(Source records)
#####

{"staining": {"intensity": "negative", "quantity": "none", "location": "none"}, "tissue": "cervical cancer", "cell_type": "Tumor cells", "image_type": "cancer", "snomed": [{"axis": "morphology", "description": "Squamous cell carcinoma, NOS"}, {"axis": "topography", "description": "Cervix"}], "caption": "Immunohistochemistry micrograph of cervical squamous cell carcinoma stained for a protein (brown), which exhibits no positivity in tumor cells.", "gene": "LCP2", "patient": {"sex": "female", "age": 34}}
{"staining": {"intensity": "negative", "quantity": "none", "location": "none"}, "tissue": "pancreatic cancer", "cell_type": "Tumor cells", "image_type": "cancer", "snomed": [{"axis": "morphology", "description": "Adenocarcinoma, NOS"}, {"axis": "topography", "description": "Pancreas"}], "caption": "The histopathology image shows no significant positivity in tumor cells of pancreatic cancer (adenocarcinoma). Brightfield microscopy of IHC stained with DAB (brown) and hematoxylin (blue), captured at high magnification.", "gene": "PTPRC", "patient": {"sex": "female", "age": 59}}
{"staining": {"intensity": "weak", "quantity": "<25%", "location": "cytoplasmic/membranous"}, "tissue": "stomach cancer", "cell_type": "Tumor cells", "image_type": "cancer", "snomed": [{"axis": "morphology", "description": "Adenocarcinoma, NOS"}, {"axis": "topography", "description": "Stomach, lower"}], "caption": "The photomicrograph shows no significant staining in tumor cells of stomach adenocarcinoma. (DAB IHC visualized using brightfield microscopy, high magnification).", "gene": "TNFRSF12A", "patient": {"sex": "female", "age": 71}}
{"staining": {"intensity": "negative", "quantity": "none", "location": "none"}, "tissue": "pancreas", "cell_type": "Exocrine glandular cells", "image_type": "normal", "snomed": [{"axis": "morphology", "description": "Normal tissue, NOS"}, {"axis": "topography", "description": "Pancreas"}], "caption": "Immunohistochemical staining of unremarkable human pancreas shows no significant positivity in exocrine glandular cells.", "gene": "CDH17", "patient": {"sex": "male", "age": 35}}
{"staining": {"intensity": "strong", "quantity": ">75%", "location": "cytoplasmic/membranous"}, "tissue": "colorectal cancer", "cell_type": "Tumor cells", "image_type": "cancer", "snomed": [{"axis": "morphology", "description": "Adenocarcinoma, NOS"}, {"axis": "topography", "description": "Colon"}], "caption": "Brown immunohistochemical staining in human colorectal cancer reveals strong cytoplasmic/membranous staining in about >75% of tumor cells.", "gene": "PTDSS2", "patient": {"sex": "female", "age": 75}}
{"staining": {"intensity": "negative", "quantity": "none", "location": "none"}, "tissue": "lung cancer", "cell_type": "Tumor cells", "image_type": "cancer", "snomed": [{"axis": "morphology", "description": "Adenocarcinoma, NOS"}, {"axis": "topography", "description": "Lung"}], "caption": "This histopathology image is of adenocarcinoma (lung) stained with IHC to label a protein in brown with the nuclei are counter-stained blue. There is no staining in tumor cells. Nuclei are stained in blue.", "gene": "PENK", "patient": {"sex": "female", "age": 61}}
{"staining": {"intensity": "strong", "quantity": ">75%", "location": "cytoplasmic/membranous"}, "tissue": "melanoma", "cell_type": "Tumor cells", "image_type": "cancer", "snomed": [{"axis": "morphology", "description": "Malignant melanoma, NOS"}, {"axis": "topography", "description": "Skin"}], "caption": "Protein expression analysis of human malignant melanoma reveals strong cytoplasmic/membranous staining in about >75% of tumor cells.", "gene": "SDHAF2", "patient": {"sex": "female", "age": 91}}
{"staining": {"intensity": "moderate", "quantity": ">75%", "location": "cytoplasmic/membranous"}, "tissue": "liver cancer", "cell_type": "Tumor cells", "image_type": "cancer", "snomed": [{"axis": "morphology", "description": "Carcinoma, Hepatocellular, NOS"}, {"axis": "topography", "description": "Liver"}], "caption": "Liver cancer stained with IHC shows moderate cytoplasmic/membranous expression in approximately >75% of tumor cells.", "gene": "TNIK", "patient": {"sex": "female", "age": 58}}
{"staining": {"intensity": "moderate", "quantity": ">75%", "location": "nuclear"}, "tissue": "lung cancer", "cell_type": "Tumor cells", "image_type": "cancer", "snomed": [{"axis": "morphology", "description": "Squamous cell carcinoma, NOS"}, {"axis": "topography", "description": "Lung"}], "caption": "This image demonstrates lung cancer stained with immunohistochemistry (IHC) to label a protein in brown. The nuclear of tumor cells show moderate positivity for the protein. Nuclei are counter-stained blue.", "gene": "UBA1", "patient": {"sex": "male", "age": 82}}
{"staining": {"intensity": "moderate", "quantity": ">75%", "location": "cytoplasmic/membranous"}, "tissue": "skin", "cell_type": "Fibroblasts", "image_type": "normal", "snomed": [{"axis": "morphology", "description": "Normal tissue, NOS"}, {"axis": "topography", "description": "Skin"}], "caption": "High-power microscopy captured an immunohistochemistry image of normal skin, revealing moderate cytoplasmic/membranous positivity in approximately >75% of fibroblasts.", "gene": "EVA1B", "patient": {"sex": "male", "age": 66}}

#####

Description of the task:
Down to the last line, copy the entries above exactly.

Exercise answer:
{"staining": {"intensity": "negative", "quantity": "none", "location": "none"}, "tissue": "cervical cancer", "cell_type": "Tumor cells", "image_type": "cancer", "snomed": [{"axis": "morphology", "description": "Squamous cell carcinoma, NOS"}, {"axis": "topography", "description": "Cervix"}], "caption": "Immunohistochemistry micrograph of cervical squamous cell carcinoma stained for a protein (brown), which exhibits no positivity in tumor cells.", "gene": "LCP2", "patient": {"sex": "female", "age": 34}}
{"staining": {"intensity": "negative", "quantity": "none", "location": "none"}, "tissue": "pancreatic cancer", "cell_type": "Tumor cells", "image_type": "cancer", "snomed": [{"axis": "morphology", "description": "Adenocarcinoma, NOS"}, {"axis": "topography", "description": "Pancreas"}], "caption": "The histopathology image shows no significant positivity in tumor cells of pancreatic cancer (adenocarcinoma). Brightfield microscopy of IHC stained with DAB (brown) and hematoxylin (blue), captured at high magnification.", "gene": "PTPRC", "patient": {"sex": "female", "age": 59}}
{"staining": {"intensity": "weak", "quantity": "<25%", "location": "cytoplasmic/membranous"}, "tissue": "stomach cancer", "cell_type": "Tumor cells", "image_type": "cancer", "snomed": [{"axis": "morphology", "description": "Adenocarcinoma, NOS"}, {"axis": "topography", "description": "Stomach, lower"}], "caption": "The photomicrograph shows no significant staining in tumor cells of stomach adenocarcinoma. (DAB IHC visualized using brightfield microscopy, high magnification).", "gene": "TNFRSF12A", "patient": {"sex": "female", "age": 71}}
{"staining": {"intensity": "negative", "quantity": "none", "location": "none"}, "tissue": "pancreas", "cell_type": "Exocrine glandular cells", "image_type": "normal", "snomed": [{"axis": "morphology", "description": "Normal tissue, NOS"}, {"axis": "topography", "description": "Pancreas"}], "caption": "Immunohistochemical staining of unremarkable human pancreas shows no significant positivity in exocrine glandular cells.", "gene": "CDH17", "patient": {"sex": "male", "age": 35}}
{"staining": {"intensity": "strong", "quantity": ">75%", "location": "cytoplasmic/membranous"}, "tissue": "colorectal cancer", "cell_type": "Tumor cells", "image_type": "cancer", "snomed": [{"axis": "morphology", "description": "Adenocarcinoma, NOS"}, {"axis": "topography", "description": "Colon"}], "caption": "Brown immunohistochemical staining in human colorectal cancer reveals strong cytoplasmic/membranous staining in about >75% of tumor cells.", "gene": "PTDSS2", "patient": {"sex": "female", "age": 75}}
{"staining": {"intensity": "negative", "quantity": "none", "location": "none"}, "tissue": "lung cancer", "cell_type": "Tumor cells", "image_type": "cancer", "snomed": [{"axis": "morphology", "description": "Adenocarcinoma, NOS"}, {"axis": "topography", "description": "Lung"}], "caption": "This histopathology image is of adenocarcinoma (lung) stained with IHC to label a protein in brown with the nuclei are counter-stained blue. There is no staining in tumor cells. Nuclei are stained in blue.", "gene": "PENK", "patient": {"sex": "female", "age": 61}}
{"staining": {"intensity": "strong", "quantity": ">75%", "location": "cytoplasmic/membranous"}, "tissue": "melanoma", "cell_type": "Tumor cells", "image_type": "cancer", "snomed": [{"axis": "morphology", "description": "Malignant melanoma, NOS"}, {"axis": "topography", "description": "Skin"}], "caption": "Protein expression analysis of human malignant melanoma reveals strong cytoplasmic/membranous staining in about >75% of tumor cells.", "gene": "SDHAF2", "patient": {"sex": "female", "age": 91}}
{"staining": {"intensity": "moderate", "quantity": ">75%", "location": "cytoplasmic/membranous"}, "tissue": "liver cancer", "cell_type": "Tumor cells", "image_type": "cancer", "snomed": [{"axis": "morphology", "description": "Carcinoma, Hepatocellular, NOS"}, {"axis": "topography", "description": "Liver"}], "caption": "Liver cancer stained with IHC shows moderate cytoplasmic/membranous expression in approximately >75% of tumor cells.", "gene": "TNIK", "patient": {"sex": "female", "age": 58}}
{"staining": {"intensity": "moderate", "quantity": ">75%", "location": "nuclear"}, "tissue": "lung cancer", "cell_type": "Tumor cells", "image_type": "cancer", "snomed": [{"axis": "morphology", "description": "Squamous cell carcinoma, NOS"}, {"axis": "topography", "description": "Lung"}], "caption": "This image demonstrates lung cancer stained with immunohistochemistry (IHC) to label a protein in brown. The nuclear of tumor cells show moderate positivity for the protein. Nuclei are counter-stained blue.", "gene": "UBA1", "patient": {"sex": "male", "age": 82}}
{"staining": {"intensity": "moderate", "quantity": ">75%", "location": "cytoplasmic/membranous"}, "tissue": "skin", "cell_type": "Fibroblasts", "image_type": "normal", "snomed": [{"axis": "morphology", "description": "Normal tissue, NOS"}, {"axis": "topography", "description": "Skin"}], "caption": "High-power microscopy captured an immunohistochemistry image of normal skin, revealing moderate cytoplasmic/membranous positivity in approximately >75% of fibroblasts.", "gene": "EVA1B", "patient": {"sex": "male", "age": 66}}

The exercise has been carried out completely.